- EXERCISE GOAL
Copy out the text lines of every row below without changing anything, and leave the pictures out of your answer.

___ RECORDS FOR THIS TASK

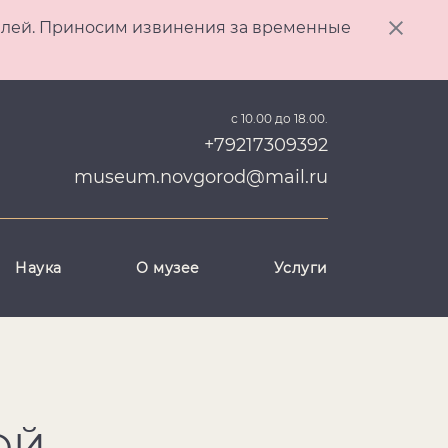
ителей. Приносим извинения за временные
с 10.00 до 18.00.
+79217309392
museum.novgorod@mail.ru
Наука
О музее
Услуги
ОЙ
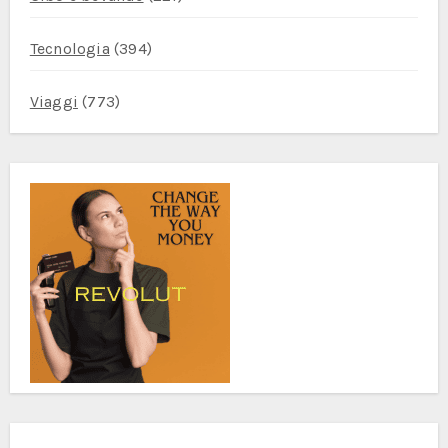
Tecnologia
(394)
Viaggi
(773)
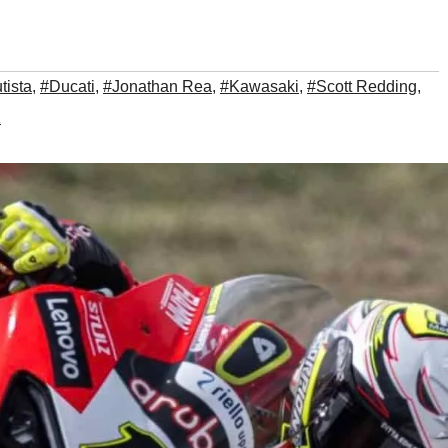
tista
,
#Ducati
,
#Jonathan Rea
,
#Kawasaki
,
#Scott Redding
,
K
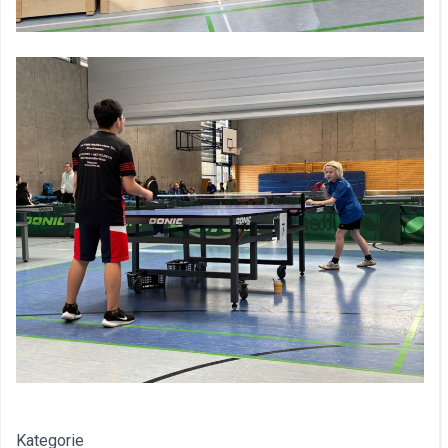
Kategorie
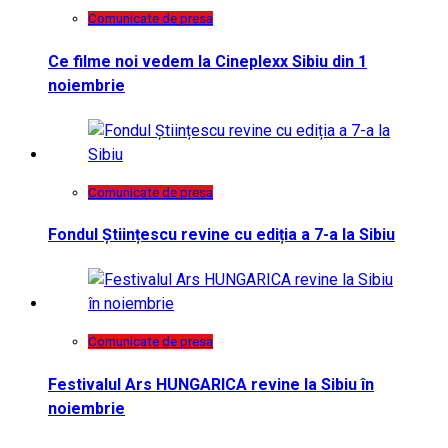
Comunicate de presa
Ce filme noi vedem la Cineplexx Sibiu din 1
noiembrie
Comunicate de presa
Fondul Științescu revine cu ediția a 7-a la Sibiu
Comunicate de presa
Festivalul Ars HUNGARICA revine la Sibiu în
noiembrie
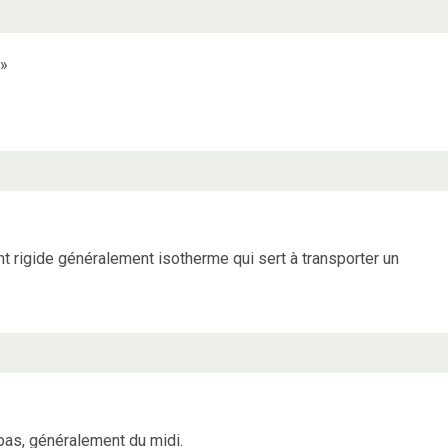
»
t rigide généralement isotherme qui sert à transporter un
pas, généralement du midi.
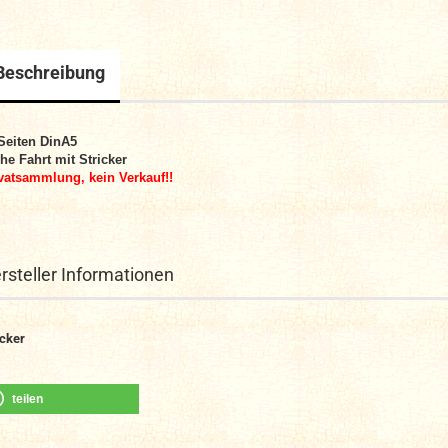
Beschreibung
Seiten DinA5
he Fahrt mit Stricker
vatsammlung, kein Verkauf!!
rsteller Informationen
icker
teilen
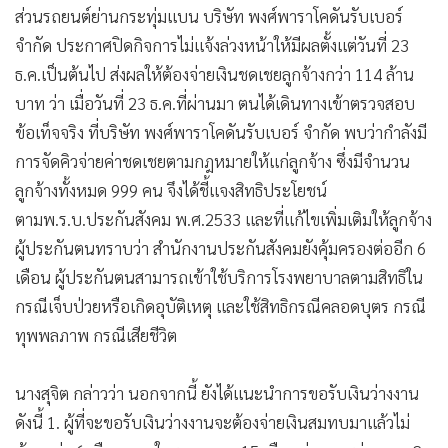
ส่วนรถยนต์ย่านกระทุ่มแบน บริษัท พงศ์พาราโคดันรับเบอร์
จำกัด ประกาศปิดกิจการไม่แจ้งล่วงหน้าให้มีผลตั้งแต่วันที่ 23
ธ.ค.เป็นต้นไป ส่งผลให้ต้องจ่ายเงินชดเชยลูกจ้างกว่า 114 ล้าน
บาท ว่า เมื่อวันที่ 23 ธ.ค.ที่ผ่านมา ตนได้เดินทางเข้าตรวจสอบ
ข้อเท็จจริง ที่บริษัท พงศ์พาราโคดันรับเบอร์ จำกัด พบว่ากำลังมี
การจัดคิวจ่ายค่าชดเชยตามกฎหมายให้แก่ลูกจ้าง ซึ่งมีจำนวน
ลูกจ้างทั้งหมด 999 คน จึงได้ชี้แจงสิทธิประโยชน์
ตามพ.ร.บ.ประกันสังคม พ.ศ.2533 และที่แก้ไขเพิ่มเติมให้ลูกจ้าง
ผู้ประกันตนทราบว่า สำนักงานประกันสังคมยังคุ้มครองต่ออีก 6
เดือน ผู้ประกันตนสามารถเข้าใช้บริการโรงพยาบาลตามสิทธิใน
กรณีเจ็บป่วยหรือเกิดอุบัติเหตุ และใช้สิทธิกรณีคลอดบุตร กรณี
ทุพพลภาพ กรณีเสียชีวิต
นางสุจิต กล่าวว่า นอกจากนี้ ยังได้แนะนำการขอรับเงินว่างงาน
ดังนี้ 1. ผู้ที่จะขอรับเงินว่างงานจะต้องจ่ายเงินสมทบมาแล้วไม่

______

- SOLUTION FOR THIS PROBLEM
ителей. Приносим извинения за временные
с 10.00 до 18.00.
+79217309392
museum.novgorod@mail.ru
Наука
О музее
Услуги
ОЙ
Tecnologia
(394)
Viaggi
(773)
tista
,
#Ducati
,
#Jonathan Rea
,
#Kawasaki
,
#Scott Redding
,
K
Kategorie
Comunicate de presa
Ce filme noi vedem la Cineplexx Sibiu din 1
noiembrie
Comunicate de presa
Fondul Științescu revine cu ediția a 7-a la Sibiu
Comunicate de presa
Festivalul Ars HUNGARICA revine la Sibiu în
noiembrie
»
t rigide généralement isotherme qui sert à transporter un
pas, généralement du midi.
Beschreibung
Seiten DinA5
he Fahrt mit Stricker
vatsammlung, kein Verkauf!!
rsteller Informationen
icker
teilen
ส่วนรถยนต์ย่านกระทุ่มแบน บริษัท พงศ์พาราโคดันรับเบอร์
จำกัด ประกาศปิดกิจการไม่แจ้งล่วงหน้าให้มีผลตั้งแต่วันที่ 23
ธ.ค.เป็นต้นไป ส่งผลให้ต้องจ่ายเงินชดเชยลูกจ้างกว่า 114 ล้าน
บาท ว่า เมื่อวันที่ 23 ธ.ค.ที่ผ่านมา ตนได้เดินทางเข้าตรวจสอบ
ข้อเท็จจริง ที่บริษัท พงศ์พาราโคดันรับเบอร์ จำกัด พบว่ากำลังมี
การจัดคิวจ่ายค่าชดเชยตามกฎหมายให้แก่ลูกจ้าง ซึ่งมีจำนวน
ลูกจ้างทั้งหมด 999 คน จึงได้ชี้แจงสิทธิประโยชน์
ตามพ.ร.บ.ประกันสังคม พ.ศ.2533 และที่แก้ไขเพิ่มเติมให้ลูกจ้าง
ผู้ประกันตนทราบว่า สำนักงานประกันสังคมยังคุ้มครองต่ออีก 6
เดือน ผู้ประกันตนสามารถเข้าใช้บริการโรงพยาบาลตามสิทธิใน
กรณีเจ็บป่วยหรือเกิดอุบัติเหตุ และใช้สิทธิกรณีคลอดบุตร กรณี
ทุพพลภาพ กรณีเสียชีวิต
นางสุจิต กล่าวว่า นอกจากนี้ ยังได้แนะนำการขอรับเงินว่างงาน
ดังนี้ 1. ผู้ที่จะขอรับเงินว่างงานจะต้องจ่ายเงินสมทบมาแล้วไม่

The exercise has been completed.